Министр внутренних дел Дурново отвечает: "По делу Спиридоновой, думаю, правильно уважить ходатайство военного суда".
20 марта 1906 года Спиридонова пишет товарищам по эсеровской партии: "Моя смерть представлялась мне настолько общественно ценною, я ее так ждала, что отмена приговора на меня очень плохо подействовала: мне нехорошо".
Потом прощальное письмо перед отправкой из Тамбова: "Я из породы тех, кто смеется на кресте".
Есаул Аврамов в апреле был убит из револьвера хорошенькой барышней с длинной косой. Летом 1906 года петербургская газета "Мысль" публикует письмо, которое сама Спиридонова прочитала гораздо раньше, еще в Тамбовской тюрьме. Под письмом подписи самых знаменитых в России террористов — Гершуни, Сазонова.
Григорий Гершуни — создатель суперрезультативной боевой организации эсеров, работавшей по высшему чиновничеству и членам царской фамилии. Егор Сазонов — исполнитель убийства министра внутренних дел Плеве в 1904-м.
Так вот, эти легендарные террористы пишут Марии Спиридоновой из Шлиссельбургской крепости в Тамбовскую тюрьму: "Вас уже сравнивали с истерзанной Россией. И вы, товарищ, несомненно, ее символ". Именно в качестве символа России террористка Спиридонова оказалась сначала в Пугачевской башне Бутырской тюрьмы, а затем отправилась на каторгу. Вместе с ней в поезде — еще пять террористок в возрасте от 19 до 26 лет. Ни одна из этих пяти не имела такой прессы, как Спиридонова. На станциях по пути следования поезда собираются огромные митинги. Люди скандируют: "Спи-ри-донова! Спи-ри-до-но-ва! Да здравствует Спиридонова! Привет Спиридоновой!"

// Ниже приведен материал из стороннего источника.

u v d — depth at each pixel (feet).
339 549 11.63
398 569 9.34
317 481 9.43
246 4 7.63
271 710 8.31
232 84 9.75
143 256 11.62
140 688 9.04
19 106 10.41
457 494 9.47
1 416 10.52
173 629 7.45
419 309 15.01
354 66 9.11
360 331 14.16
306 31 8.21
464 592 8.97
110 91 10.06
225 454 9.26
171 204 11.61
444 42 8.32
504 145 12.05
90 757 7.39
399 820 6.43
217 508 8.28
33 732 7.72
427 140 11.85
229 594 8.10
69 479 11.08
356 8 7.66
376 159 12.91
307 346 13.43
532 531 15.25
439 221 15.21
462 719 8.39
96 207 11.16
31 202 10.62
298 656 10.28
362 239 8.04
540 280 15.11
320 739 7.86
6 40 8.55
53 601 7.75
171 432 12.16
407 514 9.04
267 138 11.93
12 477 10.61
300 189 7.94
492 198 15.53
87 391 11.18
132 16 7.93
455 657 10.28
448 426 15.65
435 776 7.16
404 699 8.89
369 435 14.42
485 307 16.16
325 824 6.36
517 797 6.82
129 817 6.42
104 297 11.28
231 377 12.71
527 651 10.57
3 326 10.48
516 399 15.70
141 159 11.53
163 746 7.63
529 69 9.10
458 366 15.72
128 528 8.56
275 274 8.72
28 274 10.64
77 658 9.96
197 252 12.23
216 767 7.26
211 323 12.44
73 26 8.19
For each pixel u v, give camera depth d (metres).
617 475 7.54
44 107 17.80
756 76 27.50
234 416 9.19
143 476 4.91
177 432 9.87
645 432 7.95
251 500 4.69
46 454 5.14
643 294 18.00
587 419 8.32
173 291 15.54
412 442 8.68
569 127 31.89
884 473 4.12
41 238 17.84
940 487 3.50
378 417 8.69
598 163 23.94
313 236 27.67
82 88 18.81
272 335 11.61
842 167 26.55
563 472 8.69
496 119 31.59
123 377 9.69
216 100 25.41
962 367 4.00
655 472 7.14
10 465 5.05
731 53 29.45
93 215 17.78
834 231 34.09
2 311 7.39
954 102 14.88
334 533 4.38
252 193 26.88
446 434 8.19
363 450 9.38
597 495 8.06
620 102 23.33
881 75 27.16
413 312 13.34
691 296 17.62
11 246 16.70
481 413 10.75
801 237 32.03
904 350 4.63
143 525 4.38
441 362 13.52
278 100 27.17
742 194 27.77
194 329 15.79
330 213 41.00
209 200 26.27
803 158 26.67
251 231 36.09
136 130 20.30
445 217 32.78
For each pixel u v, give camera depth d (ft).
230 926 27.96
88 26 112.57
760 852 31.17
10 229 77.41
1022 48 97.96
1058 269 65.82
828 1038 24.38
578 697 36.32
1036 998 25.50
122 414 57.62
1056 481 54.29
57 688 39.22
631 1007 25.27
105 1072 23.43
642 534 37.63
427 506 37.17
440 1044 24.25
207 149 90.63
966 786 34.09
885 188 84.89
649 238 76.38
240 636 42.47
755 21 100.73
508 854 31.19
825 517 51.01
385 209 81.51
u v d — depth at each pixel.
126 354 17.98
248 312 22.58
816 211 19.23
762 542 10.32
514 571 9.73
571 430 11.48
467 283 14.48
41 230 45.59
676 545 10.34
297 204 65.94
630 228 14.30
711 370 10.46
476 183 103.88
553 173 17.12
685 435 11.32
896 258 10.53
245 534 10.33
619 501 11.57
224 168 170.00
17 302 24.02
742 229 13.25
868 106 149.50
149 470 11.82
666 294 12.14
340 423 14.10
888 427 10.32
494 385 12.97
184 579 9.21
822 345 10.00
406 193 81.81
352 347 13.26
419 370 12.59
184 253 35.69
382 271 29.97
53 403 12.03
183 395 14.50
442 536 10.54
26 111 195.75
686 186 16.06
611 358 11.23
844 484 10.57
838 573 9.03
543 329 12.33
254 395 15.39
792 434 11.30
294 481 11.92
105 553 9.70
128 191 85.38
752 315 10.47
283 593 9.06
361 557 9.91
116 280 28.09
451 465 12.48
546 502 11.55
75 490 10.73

Спиридонова выходит, выступает. Александра Измайлович, попутчица Спиридоновой, впоследствии проведшая рядом с ней всю жизнь, вспоминала: "За всю дорогу было только два темных пятна. В Сызрани какая-то купчиха крикнула: "Как же, героиня! В историю попадете!" И в Сибири на маленькой станции пожилой рабочий сказал: "Что ты делаешь, безумная?""
Ехали в Акатуй. После поезда на тарантасах. Акатуй с 1826 года, со времен декабристов, — в системе Нерчинских тюрем для политических заключенных. Вспоминает та же Александра Измайлович: "В пути около полудня располагались в каком-нибудь хорошем местечке, около речушки, и часа три валялись на траве, купались, пили чай. Я первые дни много шла босиком. Но скоро пришлось сдаться. Ноги, обожженные горячим песком и исколотые, давали себя знать. Пришлось сесть в экипаж". Приехали в Акатуй.
М. Спиридонова (первая слева) в Акатуе с другими политзаключенными
Александра Измайлович продолжает: "Вот мы у ворот тюрьмы. Здесь нас подхватила шумная волна, оглушила громом революционных песен, осыпала цветами. Как сквозь сон смотрели мы на происходящее. Мы оказались в каком-то дворике среди улыбающихся мужчин, женщин и детей. Дети тоже пели и бросали в нас цветами. Кругом флаги, гирлянды цветов, надписи: "Да здравствует социализм", "Да здравствует партия социалистов-революционеров". Мы стояли под звуки "Марсельезы" и под дождем цветов, растерянные. Еле-еле нашла взглядом Гершуни и Сазонова. Какие-то дамы, жены каторжан, повели нас в баню, потом кормили обедом, фотографировали. Потом во дворике среди зелени пили чай.
М. Спиридонова. Акатуй. 1906 год
Но приезде нашем заходил к нам начальник тюрьмы. Расшаркивался, пожимал руки и все спрашивал, удобно ли будет нам в наших каморках".